Last night's Metropolitan Museum Gala stirred up a lot of celeb gawking over at WWD. We don't do galleries of famous people (unless you count designers or socialites of substance, but Getty doesn't really offer boring stuff like that) but we will say that there were some pretty fabulous dresses for the event. If you're interested in, you know, the exhibit, check out our little preview here.
Adidas' net gains jumped 32 percent in the first quarter despite the recently acquired Reebock, which is not doing so well. We're pretty sure the discord between Reebock and a thriving Adidas has to do with one of two things. Either it's Yohji Yamamoto's Y-3 line with Adidas that's making the brand, overall, feel pretty cool indeed, or, it's that the "All Day I Dream About Sex" acronym-joke has been deeply embedded in the subconscious of an entire generation of (now) adult consumers.
Vivienne Westwood contradicts herself and it's actually kind of infuriating. The designer put on a play called, "Manifesto: Active Resistance to Propaganda" last week in which she narrated her ideas about anti-consumerism. The play starred socialite, and otherwise vapid good-for-nothing, Peaches Geldof dressed up as Alice from Alice in Wonderland. When asked about her position in regard to her thriving, mass produced, ever-changing fashion line, Westwood said,
"Yes, I am sorry for that, and I'm afraid I don't really know how to answer that question...I'd like to do less, but there are people dependent on me now. My thing has always been, just let me finish this pair of trousers and then I can read my book. We've all got to wear something, I suppose. So my advice would be to buy quality. Choose well. I think there's a certain status in seeing someone wearing the same thing over and over again."[British Vogue]

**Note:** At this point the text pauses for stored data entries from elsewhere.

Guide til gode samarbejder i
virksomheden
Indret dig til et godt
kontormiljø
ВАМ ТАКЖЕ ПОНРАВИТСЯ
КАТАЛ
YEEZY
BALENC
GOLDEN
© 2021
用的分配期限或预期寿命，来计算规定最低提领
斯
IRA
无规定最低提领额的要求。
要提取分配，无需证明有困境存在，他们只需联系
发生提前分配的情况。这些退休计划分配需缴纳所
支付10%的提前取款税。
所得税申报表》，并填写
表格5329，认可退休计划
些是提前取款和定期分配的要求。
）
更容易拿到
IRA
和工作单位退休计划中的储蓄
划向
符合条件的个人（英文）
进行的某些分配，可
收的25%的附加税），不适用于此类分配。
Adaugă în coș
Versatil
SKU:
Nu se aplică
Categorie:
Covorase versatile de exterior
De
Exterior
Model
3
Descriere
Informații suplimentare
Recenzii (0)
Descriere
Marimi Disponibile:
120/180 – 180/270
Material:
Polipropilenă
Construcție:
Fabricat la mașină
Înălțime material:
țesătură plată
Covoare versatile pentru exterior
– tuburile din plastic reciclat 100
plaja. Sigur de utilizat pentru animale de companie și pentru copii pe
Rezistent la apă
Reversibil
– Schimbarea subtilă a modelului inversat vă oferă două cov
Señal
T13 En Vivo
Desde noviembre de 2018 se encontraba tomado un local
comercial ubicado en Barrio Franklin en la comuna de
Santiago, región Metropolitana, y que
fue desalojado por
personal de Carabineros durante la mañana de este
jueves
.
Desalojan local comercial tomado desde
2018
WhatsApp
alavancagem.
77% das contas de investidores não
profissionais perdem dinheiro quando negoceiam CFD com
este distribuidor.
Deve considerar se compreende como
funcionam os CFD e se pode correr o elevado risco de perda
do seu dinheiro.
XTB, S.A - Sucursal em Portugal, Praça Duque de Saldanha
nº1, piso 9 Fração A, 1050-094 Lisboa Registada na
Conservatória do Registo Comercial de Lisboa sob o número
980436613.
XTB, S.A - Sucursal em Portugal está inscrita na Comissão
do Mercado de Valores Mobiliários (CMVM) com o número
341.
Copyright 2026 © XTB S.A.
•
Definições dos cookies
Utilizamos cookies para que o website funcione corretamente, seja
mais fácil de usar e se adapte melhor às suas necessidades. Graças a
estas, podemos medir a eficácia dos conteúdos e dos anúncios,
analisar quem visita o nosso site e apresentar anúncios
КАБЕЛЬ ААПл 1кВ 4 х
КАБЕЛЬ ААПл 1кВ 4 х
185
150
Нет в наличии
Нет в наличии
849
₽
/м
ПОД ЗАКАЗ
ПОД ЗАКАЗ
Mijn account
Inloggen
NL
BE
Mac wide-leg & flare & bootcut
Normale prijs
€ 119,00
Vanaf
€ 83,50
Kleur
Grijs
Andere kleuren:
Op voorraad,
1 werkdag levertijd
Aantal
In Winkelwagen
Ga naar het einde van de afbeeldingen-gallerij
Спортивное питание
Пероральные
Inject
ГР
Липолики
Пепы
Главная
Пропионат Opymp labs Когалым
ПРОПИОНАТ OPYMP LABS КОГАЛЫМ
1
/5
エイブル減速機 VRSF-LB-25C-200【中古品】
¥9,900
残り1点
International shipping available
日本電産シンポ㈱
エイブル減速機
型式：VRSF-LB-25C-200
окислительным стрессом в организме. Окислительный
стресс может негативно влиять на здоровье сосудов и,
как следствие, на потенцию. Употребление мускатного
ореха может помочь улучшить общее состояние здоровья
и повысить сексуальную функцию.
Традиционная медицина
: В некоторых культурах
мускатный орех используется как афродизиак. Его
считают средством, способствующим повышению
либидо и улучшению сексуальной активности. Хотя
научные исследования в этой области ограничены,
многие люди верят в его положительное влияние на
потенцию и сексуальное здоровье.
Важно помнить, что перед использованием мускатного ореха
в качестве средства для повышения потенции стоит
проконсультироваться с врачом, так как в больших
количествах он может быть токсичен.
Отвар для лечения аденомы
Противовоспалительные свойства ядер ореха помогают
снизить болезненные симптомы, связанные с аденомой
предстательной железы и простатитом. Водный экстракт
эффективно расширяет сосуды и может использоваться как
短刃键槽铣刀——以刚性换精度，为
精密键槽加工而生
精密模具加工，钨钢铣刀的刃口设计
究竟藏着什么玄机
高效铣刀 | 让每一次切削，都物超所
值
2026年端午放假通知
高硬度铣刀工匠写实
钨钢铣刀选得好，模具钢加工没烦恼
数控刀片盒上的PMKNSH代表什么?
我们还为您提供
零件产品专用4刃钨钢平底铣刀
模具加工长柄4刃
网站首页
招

U.S. trade policies concerning textiles should shift considerably with the new administration and increasing competition with Asia. Already, trade barriers in the Western Hemisphere are lessening and sourcing textiles from these countries, more common. The Bush administration is particularly responsible for these changes. Eleven of the 14 countries with which the U.S. has free trade agreements have become so since 2002.